++++ Source data ++++
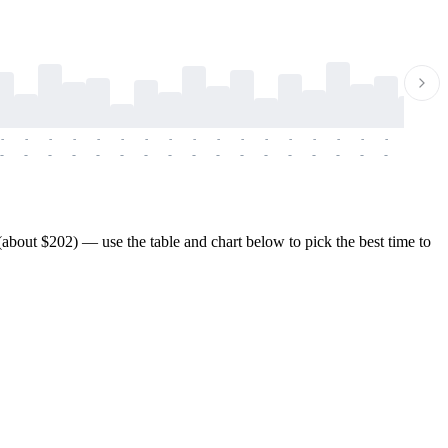
-
-
-
-
-
-
-
-
-
-
-
-
-
-
-
-
-
-
-
-
-
-
-
-
-
-
-
-
-
-
-
-
-
-
-
-
-
-
bout $202) — use the table and chart below to pick the best time to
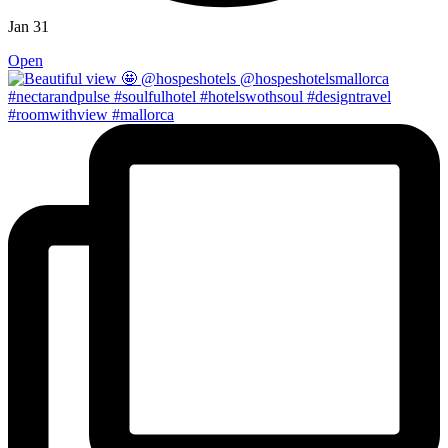
Jan 31
Open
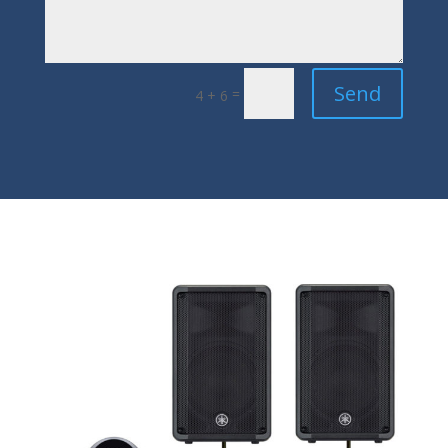
Send
=
4 + 6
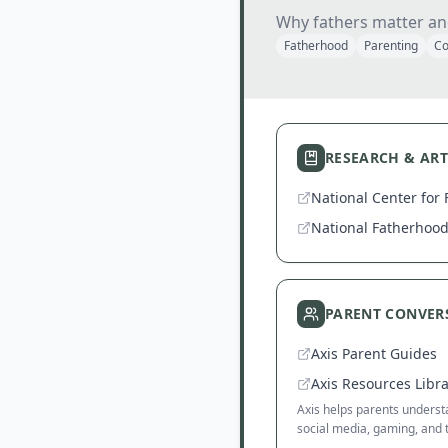
Why fathers matter an
Fatherhood
Parenting
Co
RESEARCH & ART
National Center for 
National Fatherhood 
PARENT CONVER
Axis Parent Guides
Axis Resources Libr
Axis helps parents understa
social media, gaming, and 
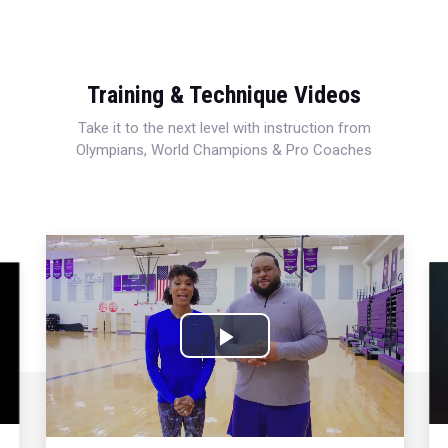
Training & Technique Videos
Take it to the next level with instruction from
Olympians, World Champions & Pro Coaches
Play
Video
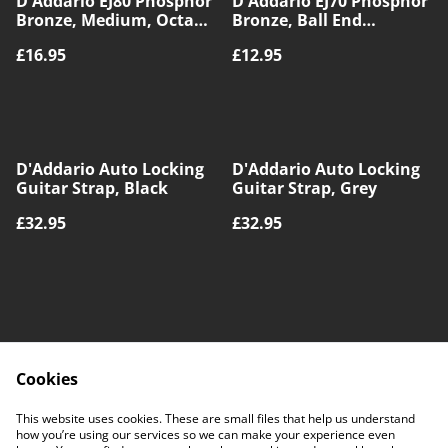
D'Addario EJ80 Phosphor
D'Addario EJ70 Phosphor
Bronze, Medium, Octave
Bronze, Ball End
Mandolin
Medium/Light, Mandolin
£16.95
£12.95
(1)
D'Addario Auto Locking
D'Addario Auto Locking
Guitar Strap, Black
Guitar Strap, Grey
£32.95
£32.95
Cookies
Contact Us
Legal Terms
This website uses cookies. These are small files that help us understand
Privacy Policy
Cookie Policy
how you’re using our services so we can make your experience even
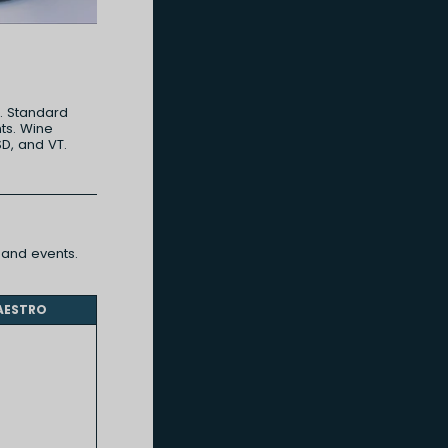
d. Standard
ts. Wine
SD, and VT.
and events.
AESTRO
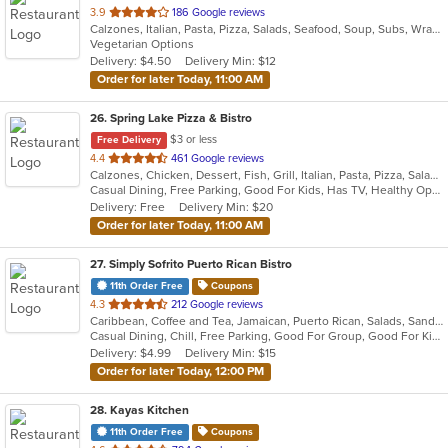
out
3.9
186 Google reviews
Calzones, Italian, Pasta, Pizza, Salads, Seafood, Soup, Subs, Wraps
of
Vegetarian Options
5
Delivery: $4.50
Delivery Min: $12
stars.
Order for later Today, 11:00 AM
26
. Spring Lake Pizza & Bistro
$3 or less
Free Delivery
out
4.4
461 Google reviews
Calzones, Chicken, Dessert, Fish, Grill, Italian, Pasta, Pizza, Salads, Sandwiches, Seafood, Soup, Subs, Wings, Wraps
of
Casual Dining, Free Parking, Good For Kids, Has TV, Healthy Options, Kids Menu, Outdoor Seating, Vegan Options, Vegetarian Options
5
Delivery: Free
Delivery Min: $20
stars.
Order for later Today, 11:00 AM
27
. Simply Sofrito Puerto Rican Bistro
11th Order Free
Coupons
out
4.3
212 Google reviews
Caribbean, Coffee and Tea, Jamaican, Puerto Rican, Salads, Sandwiches, Seafood, Smoothies and Juices, Soup
of
Casual Dining, Chill, Free Parking, Good For Group, Good For Kids, Kids Menu, Organic Options, Vegetarian Options
5
Delivery: $4.99
Delivery Min: $15
stars.
Order for later Today, 12:00 PM
28
. Kayas Kitchen
11th Order Free
Coupons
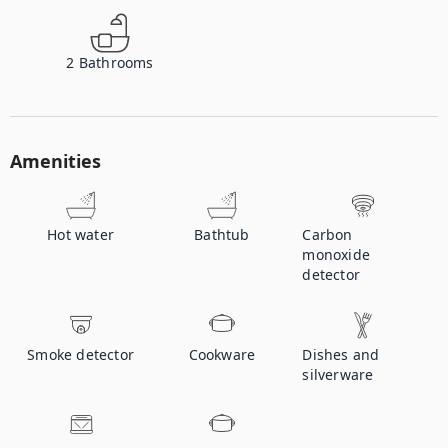
2
Bathrooms
Amenities
Hot water
Bathtub
Carbon
monoxide
detector
Smoke detector
Cookware
Dishes and
silverware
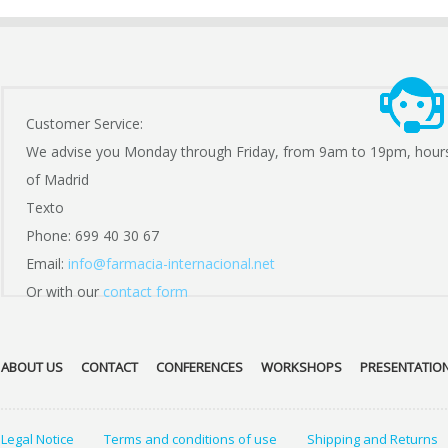
Customer Service:
We advise you Monday through Friday, from 9am to 19pm, hour
of Madrid
Texto
Phone: 699 40 30 67
Email:
info@farmacia-internacional.net
Or with our
contact form
ABOUT US
CONTACT
CONFERENCES
WORKSHOPS
PRESENTATIO
Legal Notice
Terms and conditions of use
Shipping and Returns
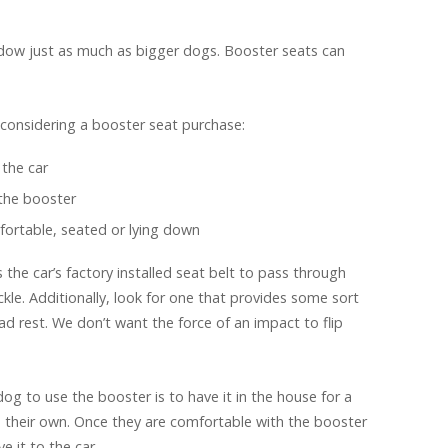
ndow just as much as bigger dogs. Booster seats can
considering a booster seat purchase:
the car
the booster
fortable, seated or lying down
 the car’s factory installed seat belt to pass through
le. Additionally, look for one that provides some sort
ad rest. We don’t want the force of an impact to flip
og to use the booster is to have it in the house for a
on their own. Once they are comfortable with the booster
e it to the car.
++++
▶ **Instructions to follow**: Pull out every line in the rows above that contains the word "Phosphor", and copy each one.

▶ **Exercise output**:
D'Addario EJ80 Phosphor
D'Addario EJ70 Phosphor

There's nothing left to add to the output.